Mentally ill inmates continue to be executed
Oct. 19, 2006 News media contact: Kathy L. Gilbert, (615) 742-5470{622}
NOTE: Photographs and related coverage are available at http://umns.umc.org.
A UMNS Report By Tom McAnally*
Mentally ill inmates continue to be executed despite a 2002 U.S. Supreme Court decision declaring it unconstitutional to execute defendants with "mental retardation."
Critics of the death penalty contend the practice continues because courts, particularly state courts, tend to interpret the U.S. Supreme Court prohibition in a very restrictive manner.
William Redick, a Nashville attorney who directs the Tennessee Justice Project, explains: "Many of the courts have found inmates not to be retarded when they could have reached the opposite conclusion. Also, mental retardation refers to brain damage that is genetic or induced by physical trauma and does not include various manifestations of mental illness or psychological problems. In other words, an inmate can be seriously mentally ill and not retarded."
Tennessee case
One such case is playing out in Tennessee, where convicted murderer Daryl Keith Holton, 44, received a stay of execution Sept. 18, hours before his scheduled execution at 1 a.m., Sept. 19.
Robert Coe and Sedley Alley, the only two inmates Tennessee has executed in the past 46 years, were both seriously mentally ill, according to Redick. Two others whose execution dates are approaching are also both seriously mentally ill, he said.
Holton confessed to the assault-rifle slaying of his three young sons and their half-sister. Earlier this year he chose to stop appealing his death sentence and asked to be put to death in the electric chair, rather than by the state's preferred method of lethal injection. Tennessee allows death-row inmates to choose between the two execution methods if their crimes were committed before 1999.
In granting the stay, the 6th U.S. Circuit Court of Appeals said it wanted to review the lower court's ruling that Holton's lawyers failed to prove he is not competent to abandon federal appeal of his sentence. The court also ruled the stay was necessary in light of a new filing by Holton to the U.S. Supreme Court. In that petition, Holton says he was "denied a fair trial due to ineffective assistance of trial counsel."

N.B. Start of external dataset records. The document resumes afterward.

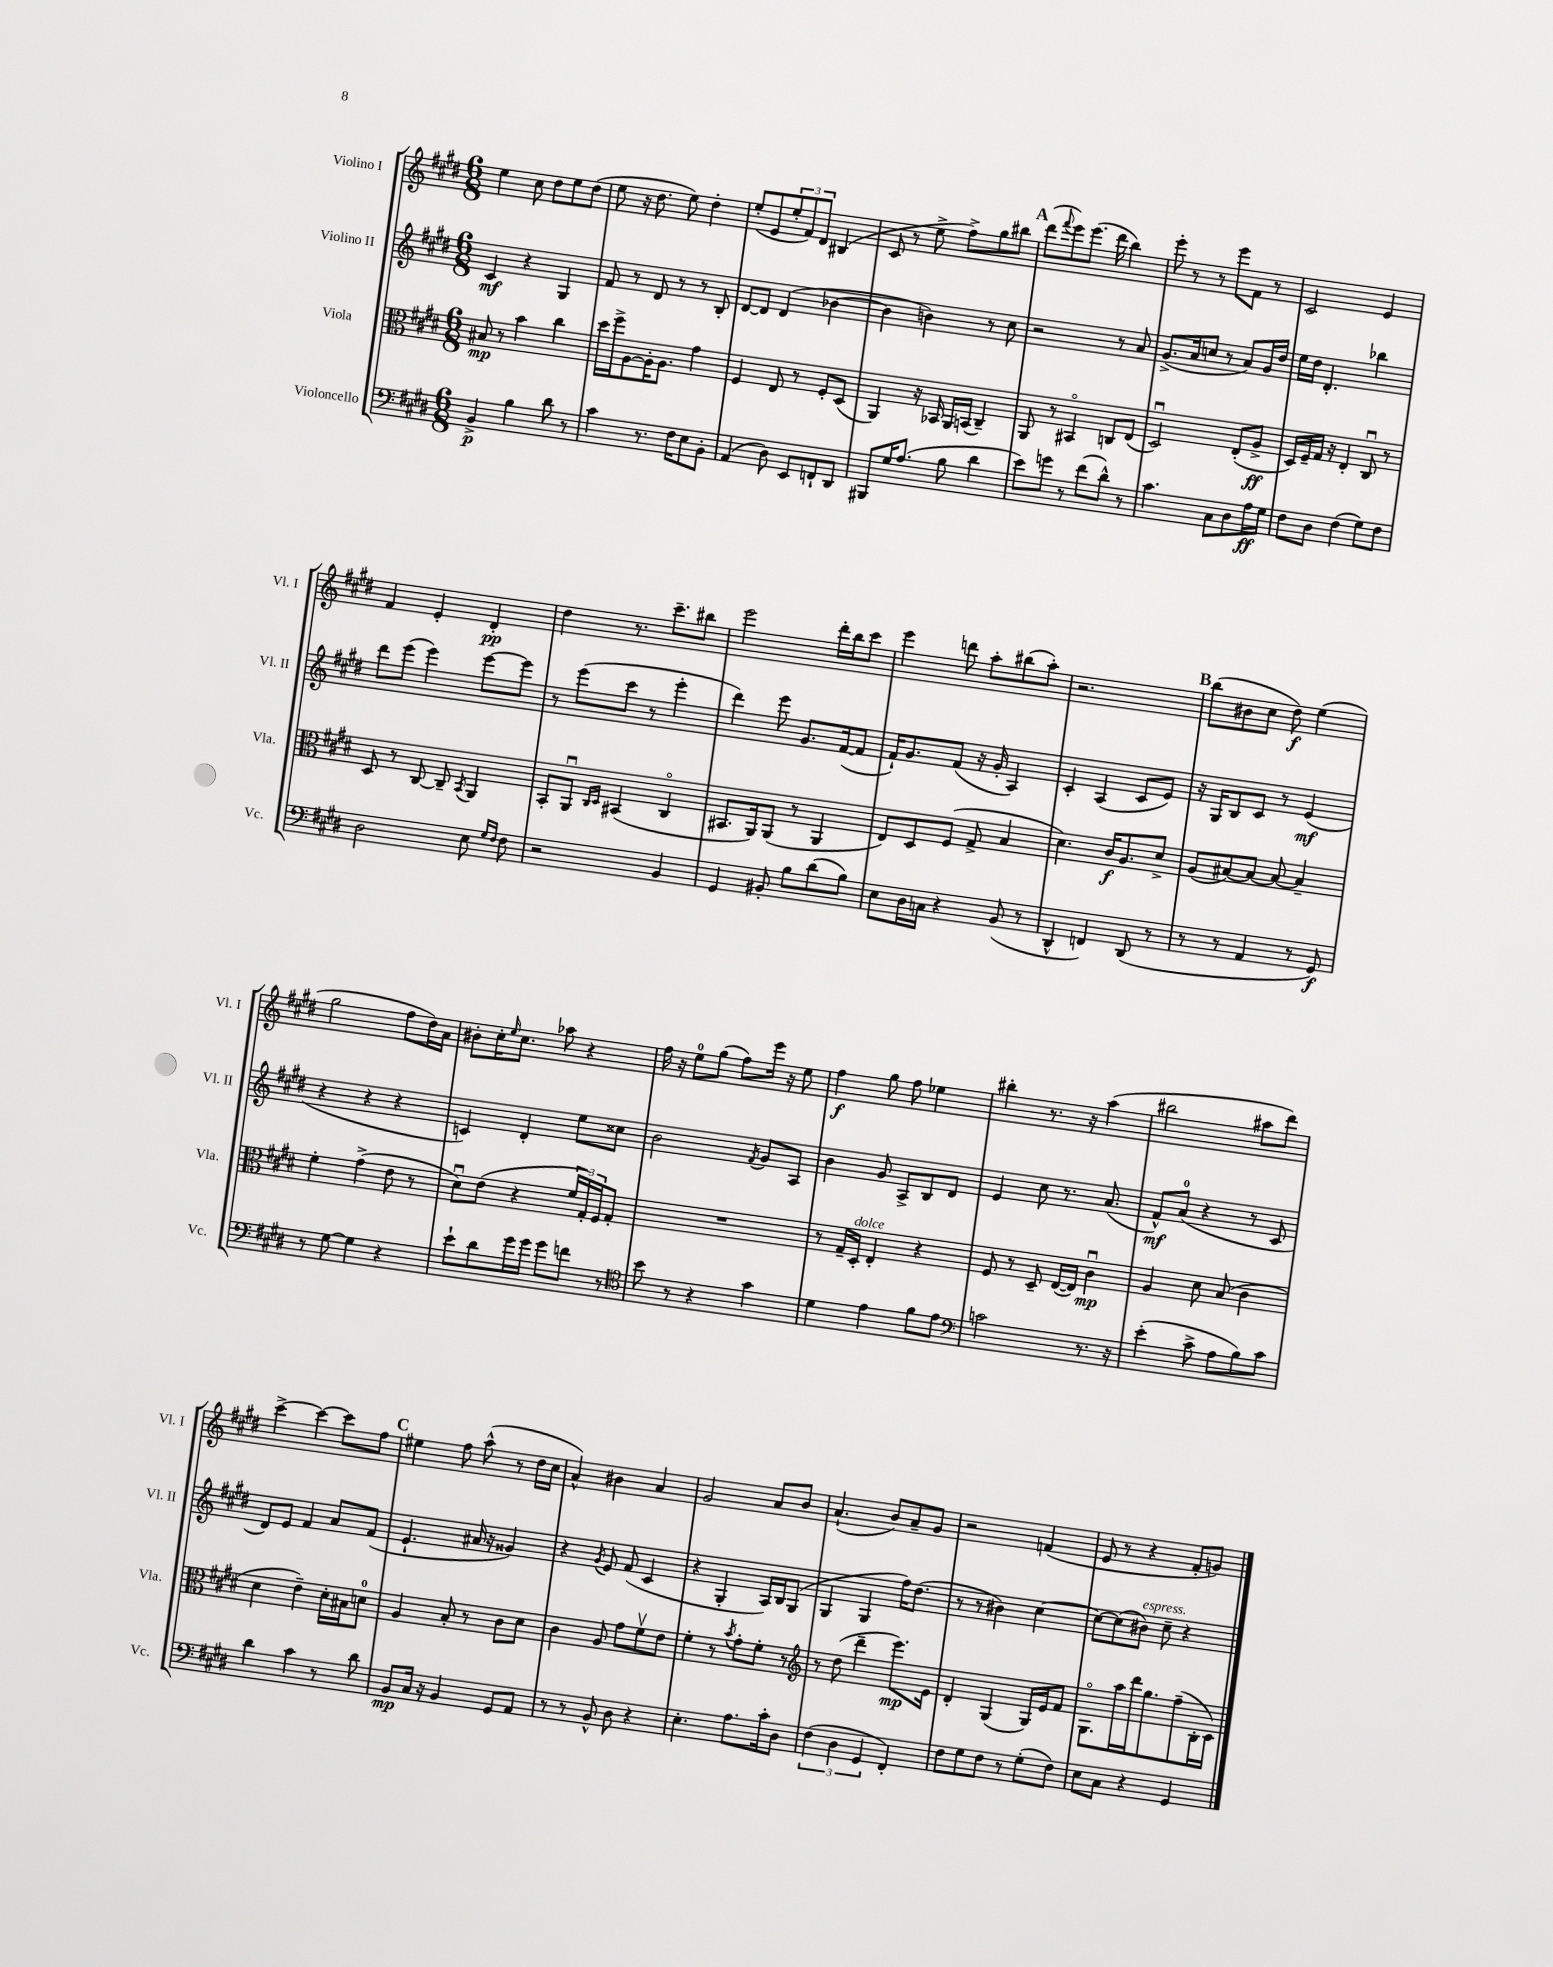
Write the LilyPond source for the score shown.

<<
\new StaffGroup <<
\new Staff = "s0" \with { instrumentName = "Violino I" shortInstrumentName = "Vl. I" } {
    \clef treble \key e \major \numericTimeSignature \time 6/8
    e''4 cis''8 dis''8 e''8 dis''8( |
    e''8 r16 dis''8. e''8) dis''4-. |
    e''8-.( e'8 \tuplet 3/2 { e''8-. fis'8) dis'8 } bis4( |
    cis'8 r8 e''8-> fis''8->) gis''8 bis''8 |
    \mark \markup { \bold "A" } dis'''8( \appoggiatura { fis'''8 } e'''8) e'''8.( dis'''16 b''4) |
    e'''8-. r8 r8 e'''8 fis'8 r8 |
    cis'2 e'4 |
    fis'4 e'4-. dis'4-.\pp |
    dis''4 r8. cis'''8.-- bis''8 |
    e'''2 dis'''16-. b''16 cis'''8 |
    e'''4 d'''8 a''8-. bis''8( a''8-.) |
    r2. |
    \mark \markup { \bold "B" } b''8( bis'8 cis''8 dis''8\f) e''4( |
    gis''2 fis''8 dis''16) a'16 |
    bis'8-. cis''16-. \grace { e''16 } cis''8. aes''8 r4 |
    fis''16 r16 e''8-0 gis''8( fis''8) e'''16 r16 e''8 |
    fis''4\f gis''8 fis''8 ees''4 |
    bis''4-. r8. r16 a''4( |
    bis''2 ais''8 dis'''8) |
    cis'''4~-> cis'''4~ cis'''8 fis''8 |
    \mark \markup { \bold "C" } eis''4 fis''8 a''8-^( r8 dis''16 cis''16 |
    a'4-^) bis'4 a'4 |
    gis'2 a'8 b'8 |
    a'4.-!( b'8) a'8-- gis'8 |
    r2 f'4( |
    e'8 r8 r4 fis'8-. g'8) \bar "|." |
}
\new Staff = "s1" \with { instrumentName = "Violino II" shortInstrumentName = "Vl. II" } {
    \clef treble \key e \major \numericTimeSignature \time 6/8
    cis'4\mf r4 gis4 |
    fis'8 r8 dis'8 r8 r8 b8-. |
    dis'8~ dis'8 dis'4( bes'4~ |
    bes'4 b'4) r8 cis''8 |
    \mark \markup { \bold "A" } r2 r8 a'8 |
    gis'8.->( a'16 c''8 r8 a'8) gis'16 dis''16 |
    e''16 dis''16 dis'4.-. bes''4 |
    dis'''8 e'''8( e'''4) e'''8~ e'''8 |
    r8 e'''8( cis'''8 r8 e'''4-. |
    dis'''4) e'''8 gis'8. fis'16~( fis'8 |
    fis'16-!) gis'8. fis'8( r16 gis'16-. a4) |
    cis'4-. a4( cis'8 e'8) |
    \mark \markup { \bold "B" } r16 gis16 b8 cis'8 r8 e'4\mf( |
    r4 r4 r4 |
    c'4) dis'4-. e''8 cisis''8 |
    b'2 \acciaccatura { fis'8 } gis'8 a8 |
    b'4 gis'8 a8-> b8 dis'8 |
    e'4 cis''8 r8. a'8.( |
    fis'8-^\mf) a'8-0( r4 r8 cis'8 |
    dis'8) e'8 fis'4 a'8 fis'8( |
    \mark \markup { \bold "C" } e'4.-! ais'16 r16 gisis'4) |
    r4 \acciaccatura { gis'8 } e'8 fis'8( cis'4 |
    r4 gis4-. a16) b16 gis8( |
    gis4 gis4 fis''16) dis''8.( |
    r8 r8 bis'4) cis''4~ |
    cis''8~ cis''8( bis'8^\markup { \italic "espress." }) cis''8-- r4 \bar "|." |
}
\new Staff = "s2" \with { instrumentName = "Viola" shortInstrumentName = "Vla." } {
    \clef alto \key e \major \numericTimeSignature \time 6/8
    bis8\mp r8 b'4 cis''4 |
    dis''16 fis''16-> a8~ a16-. a8. gis'4 |
    fis4 e8 r8 fis8-. dis8( |
    a,4) r16 bes,16 a,16 b,16( cis4--) |
    \mark \markup { \bold "A" } a,8 r8 bis,4\flageolet c8 e8( |
    dis2\downbow) e8-.( a8->\ff |
    dis16) fis16-- gis16 r16 e4-. cis8\downbow r8 |
    dis8 r8 cis8~ cis8-- \acciaccatura { b,8 } a,4 |
    b,8-. a,8\downbow \grace { cis16 dis16 } bis,4( cis4\flageolet |
    bis,8. a,16) a,8( r8 a,4 |
    e8) dis8 fis8( gis8-> b4 |
    dis'4.) cis'16\f a8. dis'8-> |
    \mark \markup { \bold "B" } a8( bis8~) bis8~ bis8~ bis4-- |
    fis'4-. gis'4->( e'8 r8 |
    dis'8\downbow) e'8( r4 \tuplet 3/2 { fis'16 gis16-.) fis16 } gis8-. |
    R2. |
    r8 gis16-- dis16-.^\markup { \italic "dolce" } e4-. r4 |
    fis8 r8 dis8-- e16~( e16) cis'4\downbow\mp |
    a4 dis'8 b8( cis'4 |
    dis'4 e'4--) dis'16-. bis16 d'8-0 |
    \mark \markup { \bold "C" } a4 b8-. r8 cis'8 dis'8 |
    cis'4 a8 gis'8 fis'8\upbow e'8 |
    fis'4-. r8 \acciaccatura { b'8 } gis'8-. fis'8-. r8 |
    \clef treble r8 dis''8( dis'''4-- e'''8.\mp) e'16 |
    dis'4-. gis4( gis16) e'16 fis'8 |
    gis8.\flageolet a''16 dis'''16 gis''8. fis''8--( b16-. cis'16) \bar "|." |
}
\new Staff = "s3" \with { instrumentName = "Violoncello" shortInstrumentName = "Vc." } {
    \clef bass \key e \major \numericTimeSignature \time 6/8
    b,4->\p b4 dis'8 r8 |
    cis'4 r8. fis16 e8 b,8-. |
    a,4( dis8) e,8 f,8-! dis,8 |
    bis,,8 gis16 a8.( b8 dis'4 |
    \mark \markup { \bold "A" } e'8) g'8 r8 fis'8( dis'8-^) r8 |
    cis'4. cis8 dis8 a16\ff gis16 |
    fis8 dis8 fis4( gis8) fis8 |
    dis2 e8 \grace { gis16 fis16 } fis8 |
    r2 b,4 |
    gis,4 bis,8-. b8 dis'8( b8) |
    e8 dis16 c16 r4 b,8( r8 |
    dis,4-^ f,4) dis,8( r8 |
    \mark \markup { \bold "B" } r8 r8 a,4 r8 gis,8\f) |
    r8 gis8~ gis4 r4 |
    e'8-! dis'8 gis'16 gis'16 gis'8 f'8 r8 |
    \clef tenor b'8 r8 r4 gis'4 |
    dis'4 e'4 fis'8 e'8 |
    \clef bass c'2 r8. r16 |
    e'4-.( cis'8-> a8 b8) cis'8 |
    dis'4 cis'4 r8 dis'8 |
    \mark \markup { \bold "C" } b,8\mp cis16 r16 b,4 gis,8 a,8 |
    r8 r8 b,8-^ dis8 r4 |
    e4.-. a8. cis'16-. dis8 |
    \tuplet 3/2 { fis4( dis4 gis,4 } fis,4-.) |
    fis8 gis8 fis8 r8 gis8-.( fis8) |
    e8 cis8 r4 gis,4 \bar "|." |
}
>>
>>
\layout { \context { \Score \remove "Bar_number_engraver" } }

Holton has said he was severely depressed when he committed the murders. His lawyers maintain Holton has a long history of mental illness and may suffer from post-traumatic stress disorder from his military service in the 1991 Gulf War.
Redick said it is impossible to predict when a decision will be made on the Holton appeal. "It could be as short as three or four months or as long as one or two years." Under Tennessee state regulations, a new execution date must be set by the state Supreme Court.
Treat--don't execute
"The fact that a man with such clear mental illness came within 12 hours of execution is a clear indictment of our capital punishment system," says the Web site of the Tennessee Coalition to Abolish State Killing. "As a state, we should be offering treatment to people with mental illness, not executing them."

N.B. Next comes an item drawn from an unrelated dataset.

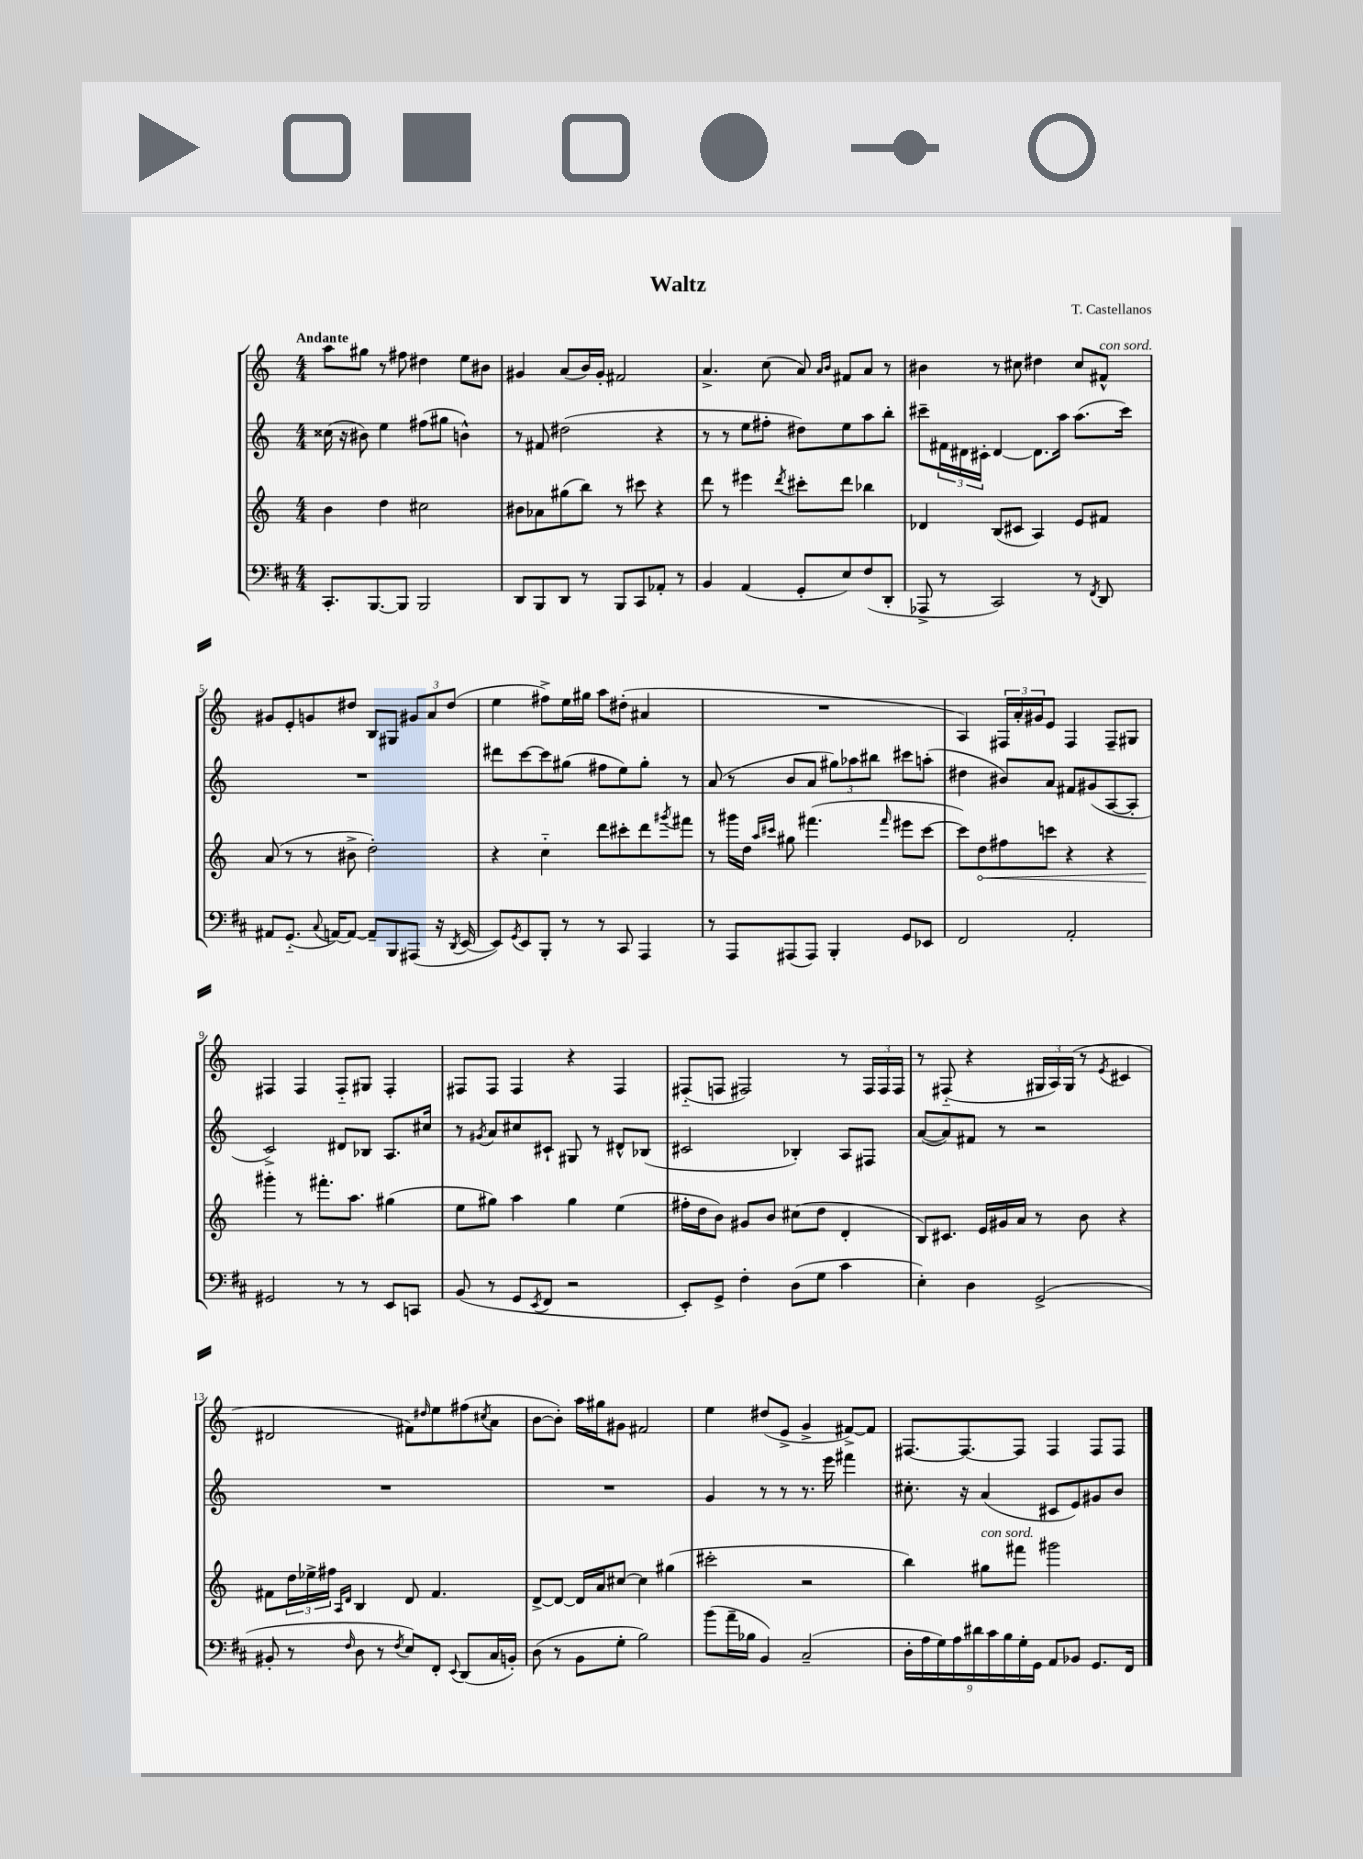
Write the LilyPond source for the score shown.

The coalition says cases like this explain why the American Psychological Association and the National Association of Social Workers have called for a moratorium on executions. "Our system is simply incapable of properly understanding or dealing with defendants with serious mental illnesses."
The coalition reports that Holton has had a long history of mental illness: "When serving in the military, he spent a month in a psychiatric facility. He has a history of suicide attempts. He has been diagnosed with severe depression with psychosis. The psychosis makes his perception of reality extremely tenuous, and his mental illness drove him to the tragic crime that brought him to death row."
National scandal
The prevalence of the mentally ill in prison, and particularly on death row, is a state and national scandal, declares Redick. "The diagnostic and treatment features of the mental health community do not integrate well into the punitive features of the criminal justice model."
Though the mental impairment of offenders is a common problem, Redick says the inability of the criminal justice system to deal effectively with it has caused the erosion of the courts' willingness to even acknowledge mental health issues in individual criminal cases.
"Insanity defenses virtually never carry the day," he says. "Incompetent defendants are rarely found incompetent; inmates do not receive meaningful mental health treatment; jurors do not consider mental impairment to mitigate the imposition of the death sentence."
*McAnally, retired director of United Methodist News Service, lives in Nashville.